A Swamp Full of Dollars
by Michael Peel
Published 2009 by I.B. Tauris pp 240 ISBN 9781848858404
Nigeria is a country where petroleum prices and polio are both booming, where small villages challenge giant oil companies and scooter-drivers run their own mini-state. The oil-rich Delta region at the heart of it all is, as Michael Peel shows us, a troublespot as hot as the local pepper soup. Through a host of characters, from the prostitutes of Nigeria's Port Harcourt to the Area Boys of Lagos, from the militants in their swamp forest hideouts to the oil company executives in London, Peel tells the story of this extraordinary country, which grows ever more wild and lawless by the day as its crude oil pumps through our cities.
As the price of oil gyrates on international markets and the world's hunt for new reserves becomes ever more desperate, Nigeria's tale is a dark warning of how unbridled plunder eventually rebounds on those who have done the taking.

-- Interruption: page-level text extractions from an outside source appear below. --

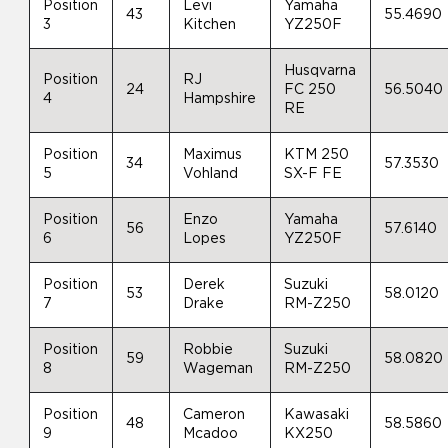
Position
Levi
Yamaha
43
55.4690
3
Kitchen
YZ250F
Husqvarna
Position
RJ
24
FC 250
56.5040
4
Hampshire
RE
Position
Maximus
KTM 250
34
57.3530
5
Vohland
SX-F FE
Position
Enzo
Yamaha
56
57.6140
6
Lopes
YZ250F
Position
Derek
Suzuki
53
58.0120
7
Drake
RM-Z250
Position
Robbie
Suzuki
59
58.0820
8
Wageman
RM-Z250
Position
Cameron
Kawasaki
48
58.5860
9
Mcadoo
KX250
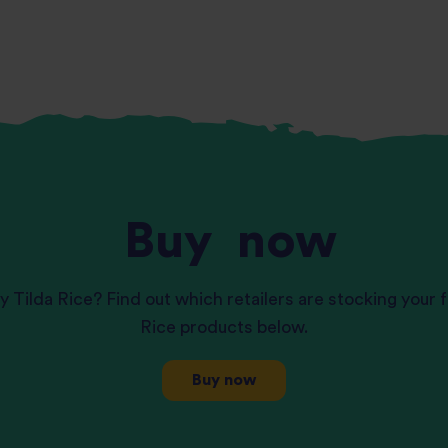
Buy
now
y Tilda Rice? Find out which retailers are stocking your f
Rice products below.
Buy now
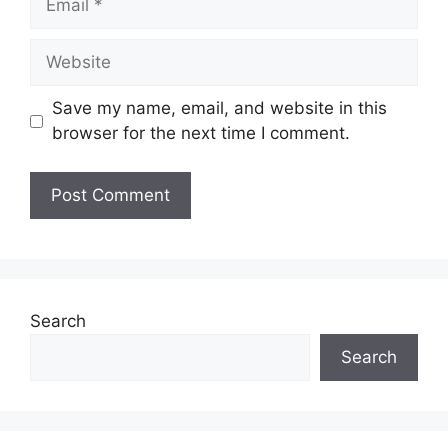
Website
Save my name, email, and website in this
browser for the next time I comment.
Search
Search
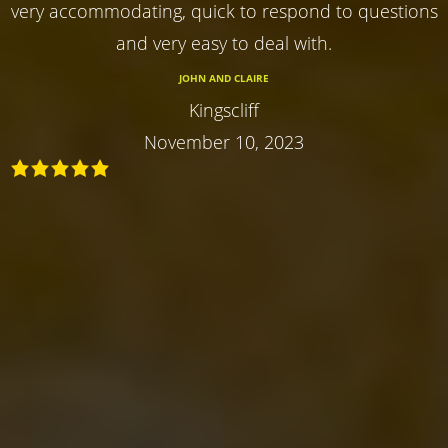
very accommodating, quick to respond to questions
and very easy to deal with.
JOHN AND CLAIRE
Kingscliff
November 10, 2023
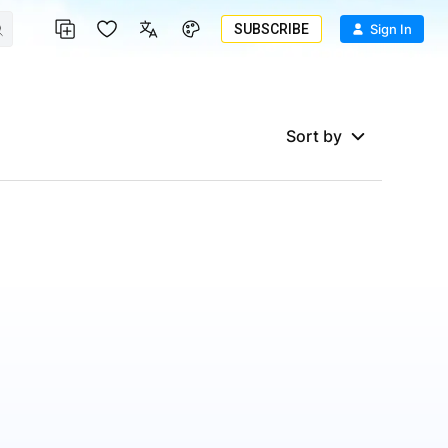
SUBSCRIBE
Sign In
Sort by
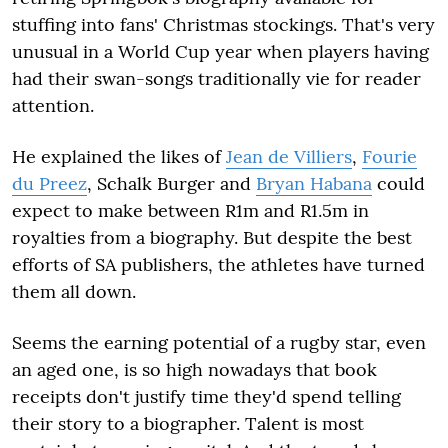
stuffing into fans' Christmas stockings. That's very
unusual in a World Cup year when players having
had their swan-songs traditionally vie for reader
attention.
He explained the likes of
Jean de Villiers
,
Fourie
du Preez
, Schalk Burger and
Bryan Habana
could
expect to make between R1m and R1.5m in
royalties from a biography. But despite the best
efforts of SA publishers, the athletes have turned
them all down.
Seems the earning potential of a rugby star, even
an aged one, is so high nowadays that book
receipts don't justify time they'd spend telling
their story to a biographer. Talent is most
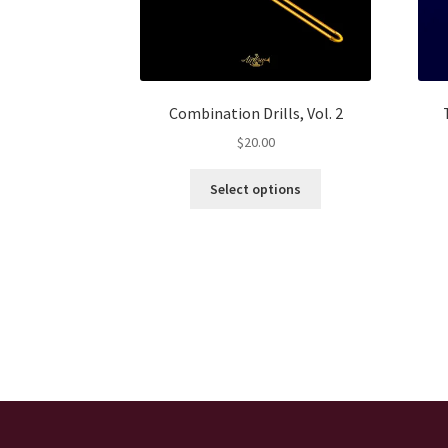
Combination Drills, Vol. 2
$
20.00
This
Select options
product
has
multiple
variants.
The
options
may
be
chosen
on
the
product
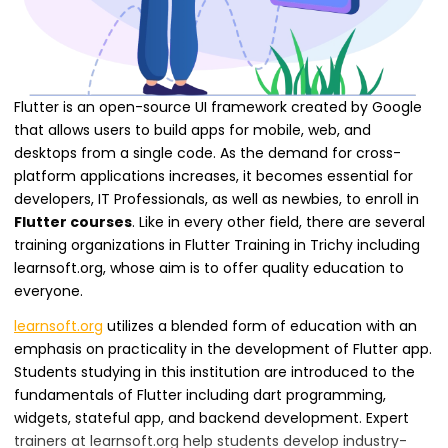
Flutter is an open-source UI framework created by Google
that allows users to build apps for mobile, web, and
desktops from a single code. As the demand for cross-
platform applications increases, it becomes essential for
developers, IT Professionals, as well as newbies, to enroll in
Flutter courses
. Like in every other field, there are several
training organizations in Flutter Training in Trichy including
learnsoft.org, whose aim is to offer quality education to
everyone.
learnsoft.org
utilizes a blended form of education with an
emphasis on practicality in the development of Flutter app.
Students studying in this institution are introduced to the
fundamentals of Flutter including dart programming,
widgets, stateful app, and backend development. Expert
trainers at learnsoft.org help students develop industry-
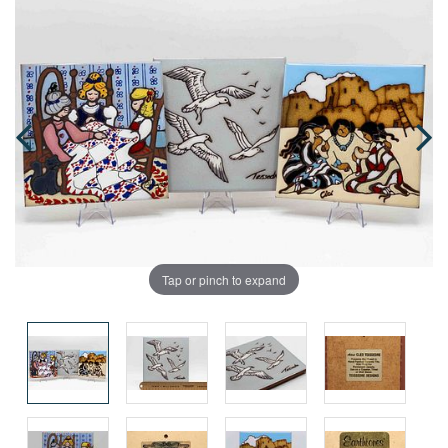
Tap or pinch to expand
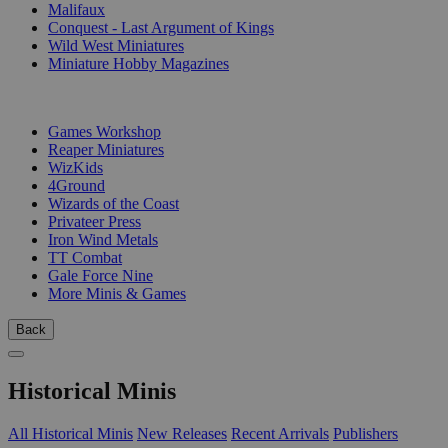
Malifaux
Conquest - Last Argument of Kings
Wild West Miniatures
Miniature Hobby Magazines
PUBLISHERS
Games Workshop
Reaper Miniatures
WizKids
4Ground
Wizards of the Coast
Privateer Press
Iron Wind Metals
TT Combat
Gale Force Nine
More Minis & Games
Back
Historical Minis
All Historical Minis
New Releases
Recent Arrivals
Publishers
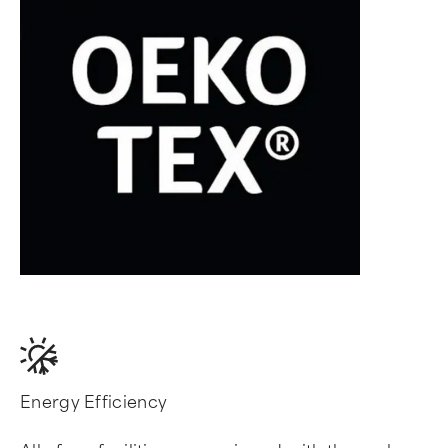
Energy Efficiency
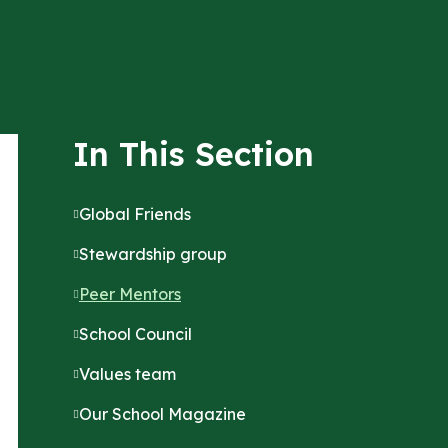
In This Section
Global Friends
Stewardship group
Peer Mentors
School Council
Values team
Our School Magazine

Blending vivid reportage, history and investigative journalism, A Swamp Full of Dollars takes us under the skin of a country locked in a deadly embrace with big oil.
Michael Peel is currently Middle East correspondent for the Financial Times, having previously been its West Africa correspondent. He has contributed articles on Africa to the London Review of Books and Prospect magazine. In 2009, his book A Swamp Full of Dollars was shortlisted by the Guardian First Book Award.